The meaning of $\ast$ in $\{0,1\}^\ast$ and of $\lambda$ such that $\forall x\in\{0,1\}^\ast$ we have $\lambda x=x$.

Question

I have the following homework problem.

(a) Prove by structural induction that for all $x ∈\{ 0 , 1 \} ^∗$ , $λx = x$.

(b) Consider the function reverse : $\{ 0 , 1 \}^∗ → \{ 0 , 1 \} ^∗$ which reverses a binary string, e.g, reverse $(01001) = 10010$. Give an inductive definition for reverse . (Assume that we defined { 0 , 1 } $^∗$ and concatenation of binary strings as we did in lecture.)

(c) Using your inductive definition, prove that for all $x,y ∈ \{ 0 , 1 \} ^∗$ , reverse ($xy$) = reverse ($y$) reverse ($x$). (You may assume that concatenation is associative, i.e., for all $x,y,z ∈ \{ 0 , 1 \} ^∗$ , $x ( yz ) = ( xy ) z$ .

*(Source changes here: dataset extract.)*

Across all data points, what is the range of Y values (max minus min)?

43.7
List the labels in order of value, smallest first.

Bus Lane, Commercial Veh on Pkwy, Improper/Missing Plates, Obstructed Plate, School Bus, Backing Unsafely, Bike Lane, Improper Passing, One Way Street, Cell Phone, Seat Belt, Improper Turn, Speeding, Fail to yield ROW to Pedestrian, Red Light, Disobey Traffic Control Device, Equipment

I understand how to do (c), but do not understand what "$\{ 0 , 1 \} ^∗$" is (specifically I don't understand what the asterisk denotes, otherwise I would assume it is just the set containing 1 and 0) and what "$λ$" is. Most of my questions about (a) and (b) stem from these misunderstandings.

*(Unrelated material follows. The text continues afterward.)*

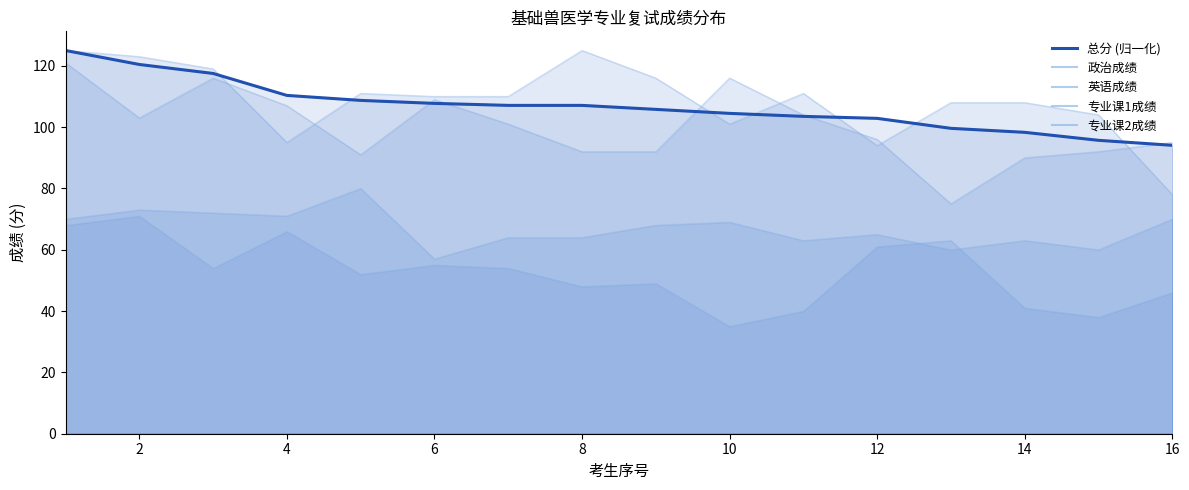

True or false: 总分 (归一化) has a value of 94.1 at 16.

True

Any help would be appreciated.

Answer 1

The asterisk is the Kleene star and $\lambda$ is the empty word. The latter is more commonly denoted by $\varepsilon$. Some authors use $1$ as well (especially when considering, say, $X^*$ as a monoid for some set $X$, under concatenation).